Monday, October 1, 2012

Oct 1, 2012: Erv's Field Notes #44

This juvenile Forster's Tern was found on a piece of driftwood, located next to the shore (at a point between the bridge and the mini-shelter to the west), 9/23/12 (Wolf Oesterreich)

Sunday, September 30, 2012. 1-3:30 pm. Sunny, calm, 75 degrees F.

I parked at the Harrison Road lot and walked the narrow path to Pond H in the middle wetland complex. Ponds L and H still have water in them but areas along the shore that are normally covered with shallow water were dry enough to walk on without getting my shoes muddy. I flushed several Song Sparrows and a Sora Rail from the weeds along the shore and a Sharp-shinned Hawk flew out of the willows on the west side of the pond and disappeared into willows on the east side. I picked up a full bag of trash, (including a computer keyboard!) and deposited it in the trash can near the Paul Errington heritage rock.
I then proceeded to the north wetland complex. Along the way I saw pairs of Cherry-faced Meadowhawks in the grass along the trail. Pond G, the first one in the complex that receives water from Grant Creek, is bone dry. Except for cracked mud in the deep center, a dense stand of vegetation covers the pond. I identified witch grass, barnyard grass, smartweed, giant and yellow foxtail grass and nut sedge. All of these plants produce abundant seed and large numbers of sparrows and several pheasants were taking advantage of the food. I also noticed several large blue vervain (Verbena hastala) and yellow cress (Rorippa islandica) plants blooming. I walked through the dry wetland and climbed over the weir into Pond E. This pond still had a considerable amount of water although the shallow parts were completely dry and sparsely vegetated with smart weed.
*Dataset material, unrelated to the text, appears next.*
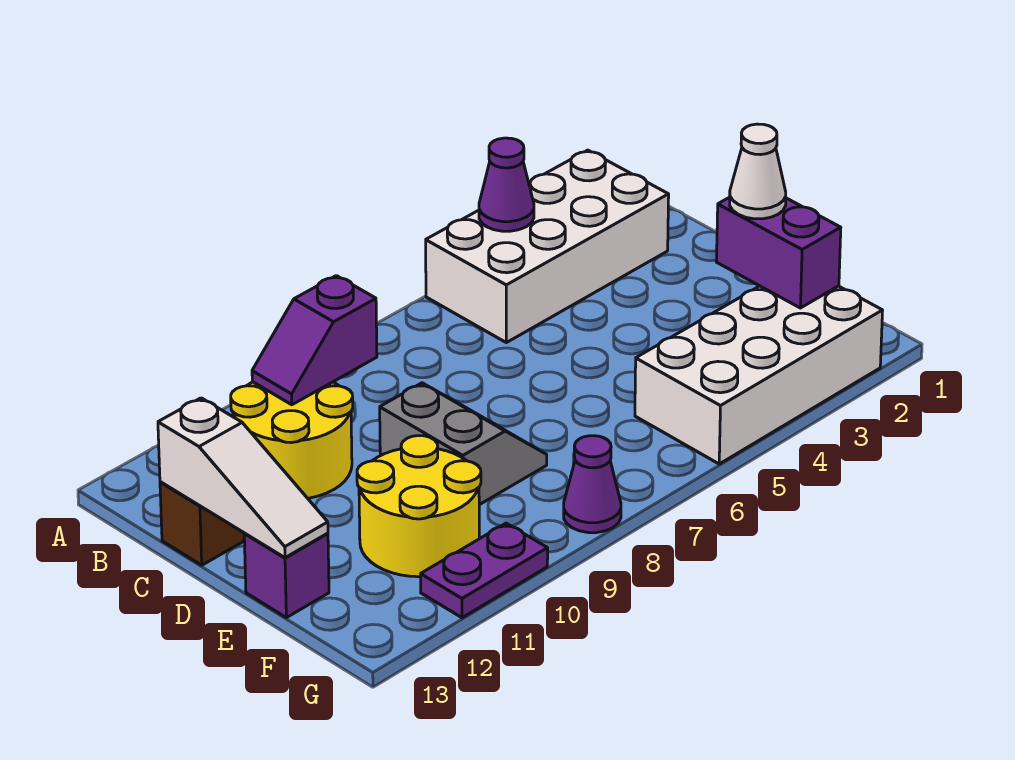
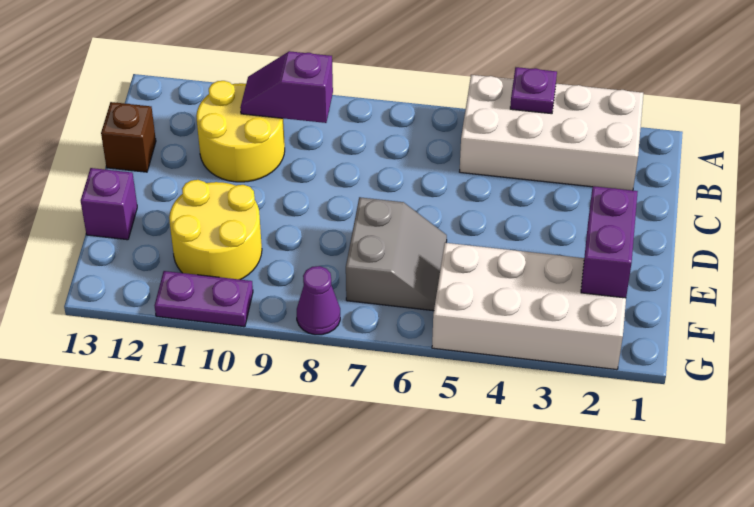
purple 1x1 cone [479,138,534,231] -> purple 1x1 plate [510,67,557,114]
white 1x3 slope [158,398,328,558] -> none
grey 2x2 slope [380,383,547,505] -> grey 2x2 slope moved to [346,197,447,311]
white 1x1 cone [730,124,786,219] -> none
Just as I was climbing over the weir a Turkey Vulture landed on the west shore near what looked like a dead animal. After taking several photos of the bird feeding on the animal I chased it off and identified the animal as a dead raccoon that had been dead for a long time. A little farther along the shore was a dead carcass of a Turkey Vulture. I continued walking around the pond and observed a blue mosaic darner (dragonfly) flying over the water but I could not identify the species. I also jumped a white-tailed deer from the willows.

On the way back to the car, I saw dozens of American Goldfinches flying over the prairie and a few song sparrows.